SYCAMORE – Sycamore School District 427 may still struggle getting sufficient state support in the coming years.
At Tuesday’s board meeting, members received a five-year projection of the district’s financial outlook from Greg Kubitz, senior financial adviser from PMA Financial Network. District officials work with PMA Financial Network annually to determine the potential shape of revenues, expenses and fund balances – or savings – in their budget for the next five years.
Through the financial planning program process, PMA Financial Network analyzes five years of audited annual financial reports, the current school budget, tax levies, enrollment, staff ratios and other information to make its projections.
Revenue for the school’s operating budget for the current fiscal year sits at $39.2 million. Fiscal years begin July 1 and end June 30 every year. It’s projected to increase to $44.5 million by fiscal year 2019.
General state aid, which is the second largest source of revenue for the district besides property tax revenue, is expected to increase slightly but stay relatively flat during that time. Proration for the district is expected to decrease from 89 percent to 82 percent by fiscal 2019.
“It’s not a pretty picture, it’s similar to what was shown last year,” Kubitz said. “Unfortunately, the district has been dealt a bad hand with the state and the state hasn’t held up its end of the bargain with revenue.”
General state aid is based on enrollment and available local resources. The current enrollment of 3,798 students is expected to increase and then remain steady during the next five years. Available local resources may continue to decrease.
While the district’s expenditures are currently at $43.5 million, they are expected to increase to $49.4 million by fiscal 2019. One of the potential causes is the increasing costs of health benefits for district employees.

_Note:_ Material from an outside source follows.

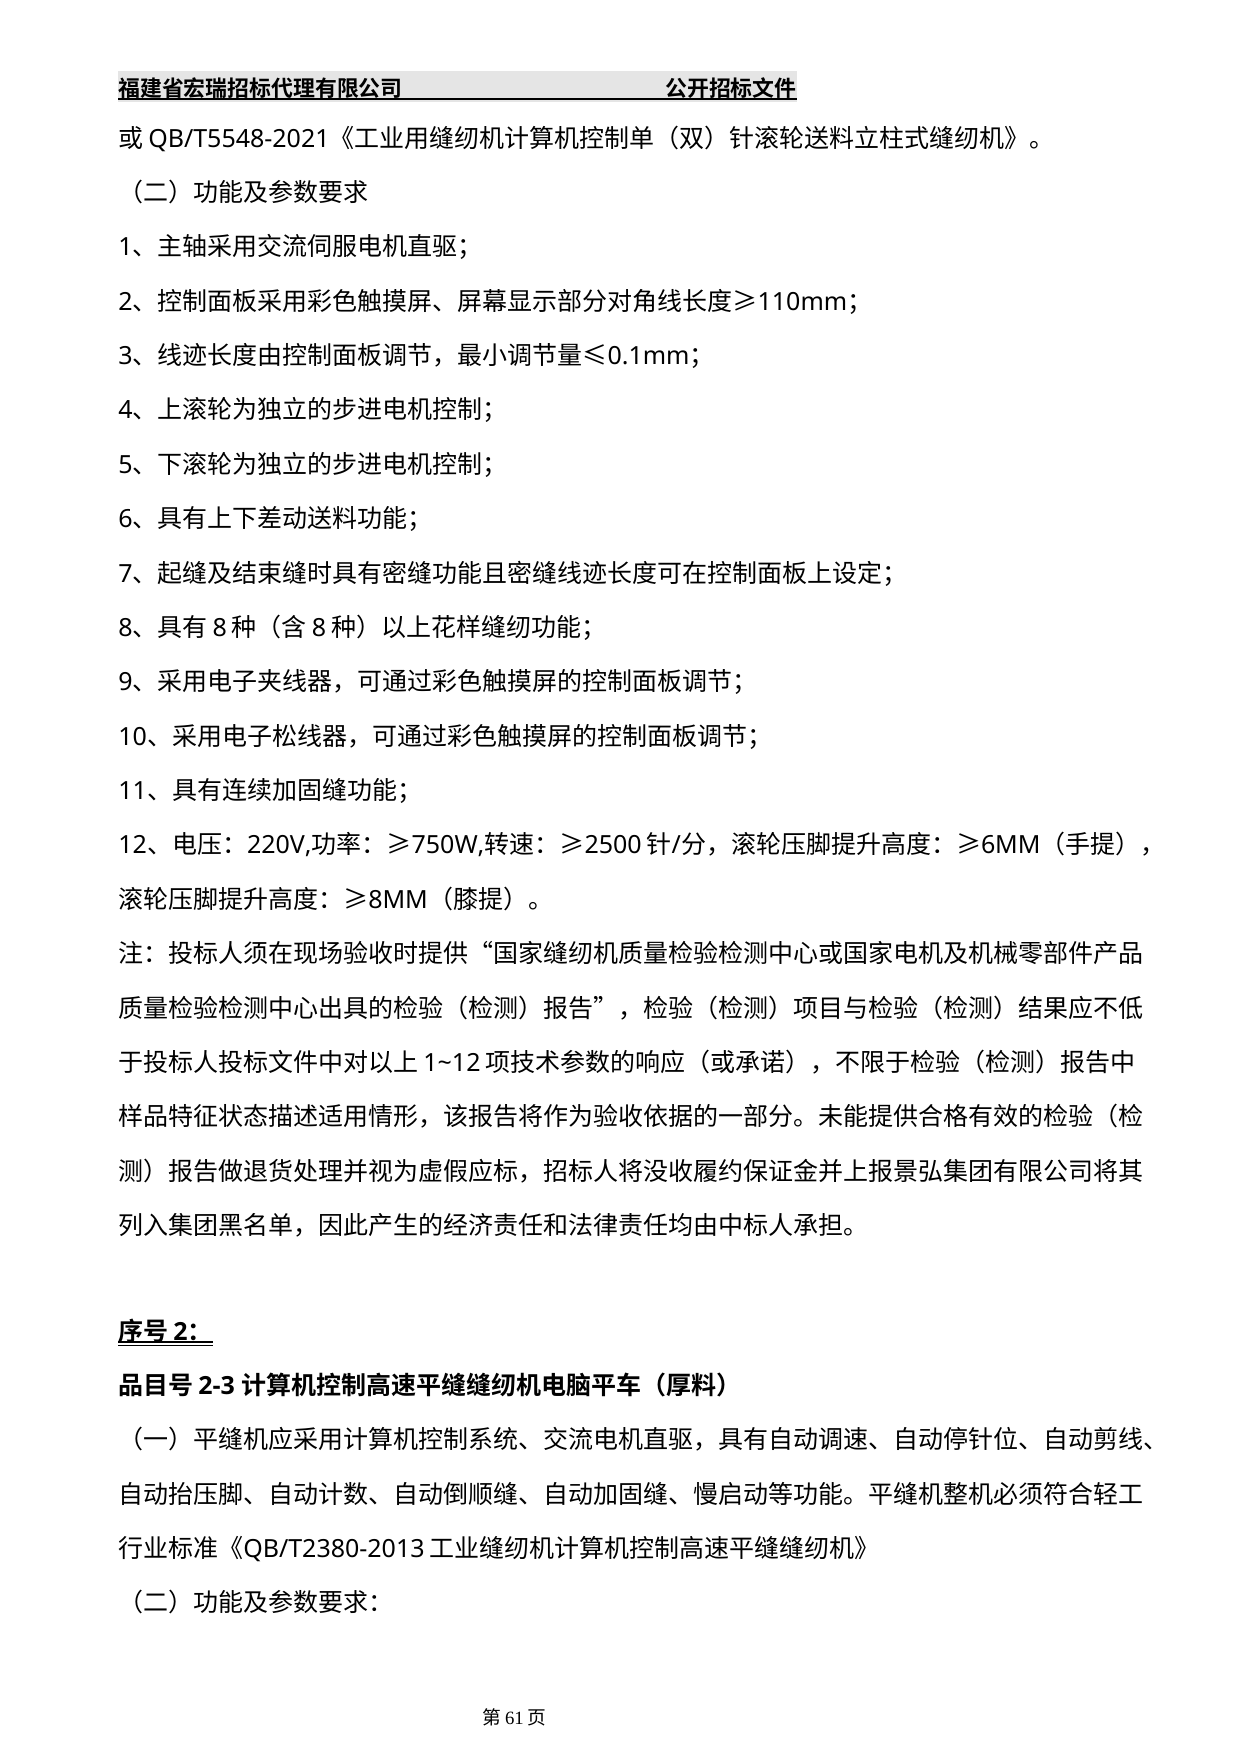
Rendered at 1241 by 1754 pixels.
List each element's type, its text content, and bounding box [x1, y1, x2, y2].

Kubitz said the ongoing changes to health insurance because of the Affordable Care Act may affect them.
The deficit for the school’s operating budget is also expected to increase from its current $4.3 million to $4.8 million by fiscal 2019. Kubitz said the good news was the district had healthy fund balances and can sustain these deficits for now. However, if the district continues with deficit spending, it could have negative fund balances by fiscal 2018, he said.
Board President Jim Dombek said the decreasing support from the state puts a significant burden on taxpayers throughout the district.
“That’s shifting the burden from income taxes that the state collects to property taxes that we have to collect… [people should] be darn angry about that,” he said.